An infantryman, a lot of what Grimaldi trained on was tactically related, tactics and operations and a lot of reconnaissance and larger unit warfare tactics.

He was moved down to an airfield in California during Operation Desert Storm, which expelled Iraqi forces from Kuwait, in 1991.

“We were moving so many soldiers that we started utilizing civilian aircraft,” Grimaldi said. “We were assigned the responsibility of combat readiness for deploying. I got to watch the ‘shock and awe’ [the beginning of the invasion of Iraq] from the barracks rather than experience it.”

Grimaldi finished his time in the military in 1993, packed up his Blazer and drove from Seattle and moved to Illinois, responding to a newspaper ad with a job offer with the Winfield Police Department.

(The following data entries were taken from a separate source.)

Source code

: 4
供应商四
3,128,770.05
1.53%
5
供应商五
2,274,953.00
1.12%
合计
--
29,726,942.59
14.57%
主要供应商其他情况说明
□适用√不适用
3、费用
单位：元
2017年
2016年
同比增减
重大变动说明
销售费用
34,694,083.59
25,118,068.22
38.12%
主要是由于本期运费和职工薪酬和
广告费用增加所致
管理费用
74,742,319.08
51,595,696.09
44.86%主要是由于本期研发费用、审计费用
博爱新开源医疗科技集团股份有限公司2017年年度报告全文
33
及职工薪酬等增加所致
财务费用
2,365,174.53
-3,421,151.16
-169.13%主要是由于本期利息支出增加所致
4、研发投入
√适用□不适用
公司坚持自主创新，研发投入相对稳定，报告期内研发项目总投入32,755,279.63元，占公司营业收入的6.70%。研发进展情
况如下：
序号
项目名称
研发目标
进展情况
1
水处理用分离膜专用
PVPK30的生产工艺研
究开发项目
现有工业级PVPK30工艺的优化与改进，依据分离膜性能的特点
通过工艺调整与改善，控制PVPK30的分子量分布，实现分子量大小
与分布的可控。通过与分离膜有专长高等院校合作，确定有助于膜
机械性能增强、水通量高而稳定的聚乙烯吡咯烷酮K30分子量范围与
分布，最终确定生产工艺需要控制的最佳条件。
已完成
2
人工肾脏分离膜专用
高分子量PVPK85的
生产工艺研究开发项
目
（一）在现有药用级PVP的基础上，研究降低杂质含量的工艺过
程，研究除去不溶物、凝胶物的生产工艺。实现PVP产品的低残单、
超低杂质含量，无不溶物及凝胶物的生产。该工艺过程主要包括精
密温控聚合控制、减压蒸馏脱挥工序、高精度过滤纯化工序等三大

“I’ll be honest, I didn’t see law enforcement in front of me until right about the time I was getting out. I came from a place where law enforcement was around but was a pretty rough area, there wasn’t relationship building,” Grimaldi said. “I didn’t get struck with the thought until the end of my service; it was a similar structure and learning in the military that I actually had the skills. I discovered a lot about myself and started me down that path.”

Besides learning what it takes to be a leader, Grimaldi learned how to relate to people from all walks of life.

“The Army truly is a melting pot,” he said. “You have guys and girls from the hills of Kentucky and the rougher areas of Chicago, and farms of Illinois. I learned how to relate to anyone and that skill carried me through law enforcement. That is the core of my success, is being able to relate to people in a diverse community and now in the education setting it’s of course more diverse now and socially more complex.”

Grimaldi, who played baseball and football growing up, first fell into coaching through his three sons. He spent the few years while his oldest son was playing learning the game, and by the time his two youngest boys got into it hit the ground running.

The Reds Baseball Academy has a full indoor facility with a physical training side, lessons, clinics, with a focus on fundamentals, skill development and culture. The Reds currently have 11 teams ranging from ages 8 to 18, and one competitive softball team.

Grimaldi said that any athlete he works with knows his story, knows where he came from and about his military service.

“It’s a two-way street in coaching athletics – you’re competing athletically, but those are foundational to competing in life. It’s 100% transferrable,” Grimaldi said. “That’s why it’s important to being a dugout guy. In baseball, 30% is success. If you don’t learn to battle those failures and setbacks in a game where it’s not life and death, how can you do it when you have children and a wife.”

Grimaldi’s middle son, Brock, who graduated from Yorkville, currently is serving out of Fort Campbell in Kentucky and is a Sniper Section Leader. His youngest son, Cade, is with the 82nd Airborne out of Fort Bragg in North Carolina.

“The boys I coach, they know that part of my life, they ask about my boys all the time. For some reason they connect with me and I connect with them,” Grimaldi said. “I’m a lucky guy that I have close relationship with all the guys. It felt like my history, my past, were I came from there are lessons in there for them, to see the long game, to not see just about right now.”

Grimaldi feels fortunate to be in the position of leadership that he is today.

“Anything I can stress is the importance of relationships and healthy influences when it comes to the skills developing these young men,” Grimaldi said. “I’m so lucky to own an organization that believes in that, and to be part of a high school staff that believes in that. I’m a lucky guy. I just never want to fall short, nobody does.”